Subject: Confucius say

Confucius say:

Jokes using puns and often risqué double-meanings 'fictitiously attributed' to Confucius, a famous Chinese philosopher (around 500 BC.) His name is used only to lend credence to the sayings of a “wise man.”

Confucius say… never grow a wishbone where your backbone ought to be.

Confucius say… he who thinks only of number one must remember this number is next to nothing.

Confucius say… if your girlfriend starts smoking… you’re going too fast.

Confucius say… man who is basketball player dribbles before he shoots.

Confucius say… man with tight trousers is pressing his luck.

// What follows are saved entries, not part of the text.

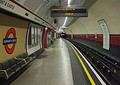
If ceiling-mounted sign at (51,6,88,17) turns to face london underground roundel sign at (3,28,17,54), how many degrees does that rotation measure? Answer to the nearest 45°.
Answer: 0° — it already faces it

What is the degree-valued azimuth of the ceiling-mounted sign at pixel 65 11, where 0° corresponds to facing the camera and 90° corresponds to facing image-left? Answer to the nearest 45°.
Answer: approximately 0°
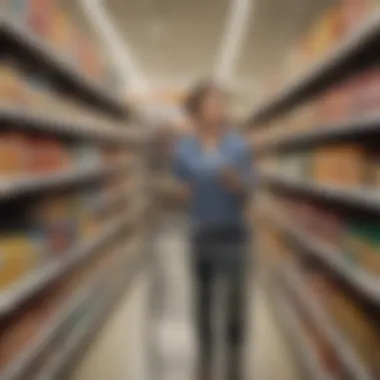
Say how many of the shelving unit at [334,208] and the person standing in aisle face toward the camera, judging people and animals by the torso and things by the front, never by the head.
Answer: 1

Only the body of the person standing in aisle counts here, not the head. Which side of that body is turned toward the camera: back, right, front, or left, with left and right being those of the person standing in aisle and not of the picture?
front

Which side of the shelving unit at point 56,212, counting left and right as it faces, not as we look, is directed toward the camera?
right

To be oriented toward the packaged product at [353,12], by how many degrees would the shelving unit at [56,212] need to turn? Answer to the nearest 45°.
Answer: approximately 45° to its right

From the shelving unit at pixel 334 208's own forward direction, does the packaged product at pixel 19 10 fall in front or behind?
in front

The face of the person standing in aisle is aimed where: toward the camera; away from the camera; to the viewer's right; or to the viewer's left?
toward the camera

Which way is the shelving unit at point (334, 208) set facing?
to the viewer's left

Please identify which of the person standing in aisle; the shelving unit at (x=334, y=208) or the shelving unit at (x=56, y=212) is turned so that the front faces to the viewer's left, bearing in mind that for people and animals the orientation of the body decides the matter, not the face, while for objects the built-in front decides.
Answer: the shelving unit at (x=334, y=208)

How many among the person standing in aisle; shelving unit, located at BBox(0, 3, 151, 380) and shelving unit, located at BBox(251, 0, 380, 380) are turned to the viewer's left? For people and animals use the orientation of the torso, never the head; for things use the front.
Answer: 1

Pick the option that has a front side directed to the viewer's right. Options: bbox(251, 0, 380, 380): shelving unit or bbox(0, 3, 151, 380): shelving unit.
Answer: bbox(0, 3, 151, 380): shelving unit

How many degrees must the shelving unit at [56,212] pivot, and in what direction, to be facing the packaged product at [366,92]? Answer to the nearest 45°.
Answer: approximately 45° to its right

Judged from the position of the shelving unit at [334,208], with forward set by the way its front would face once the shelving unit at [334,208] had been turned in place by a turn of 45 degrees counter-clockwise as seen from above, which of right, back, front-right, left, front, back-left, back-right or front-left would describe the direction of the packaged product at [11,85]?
front
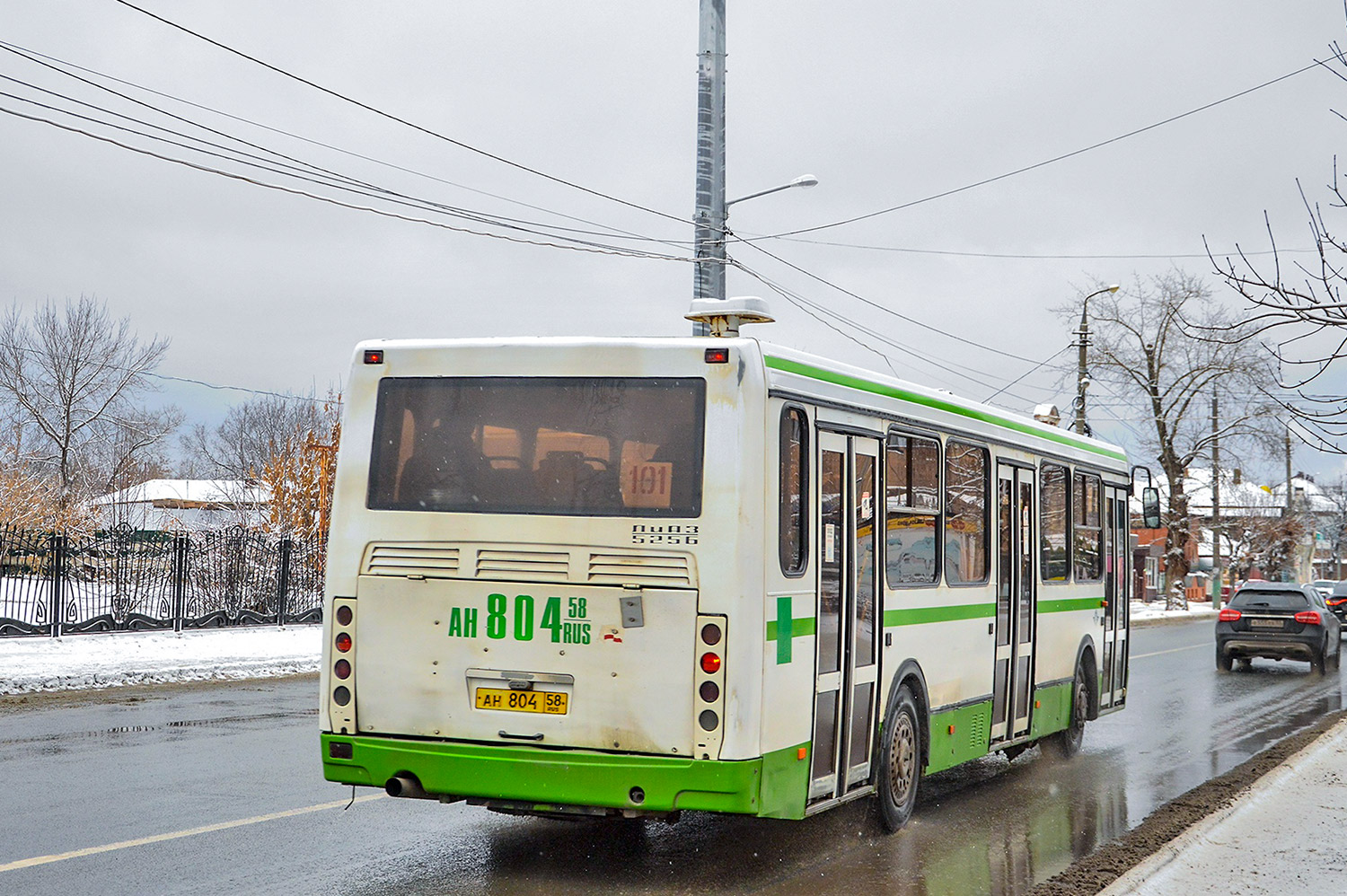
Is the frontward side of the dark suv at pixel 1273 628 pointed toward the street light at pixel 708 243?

Confucius say… man who take lady on camping trip, have one intent.

Confucius say… getting sick at the airport, could be a terminal illness.

Confucius say… cheap prostitute offer more bang for your buck.

Confucius say… deaf people have phone sex by fax.

Confucius say… virginity like balloon… one prick – all gone.

Confucius say… take out the fortune before you eat the cookie.

Confucius say… birds of a feather flock together… then crap on your car.

Confucius say… man who put head on railroad track to listen for train likely to end up with splitting headache.

Confucius say… who slings mud, loses ground.

Confucius say… friend is someone who thinks you're a good egg even though you're slightly cracked.

Confucius say… he who places head in sand, will get kicked in the end!

Confucius say… at a nudist wedding, you don't have to ask – you can see who the best man is.

Confucius say… man who do business in whore house, get jerked around

Confucius say… passionate kiss like spider's web, soon lead to undoing of fly.

Confucius say… humorous question on an exam is called testicle.

Confucius say… young know the rules, the old know the exceptions.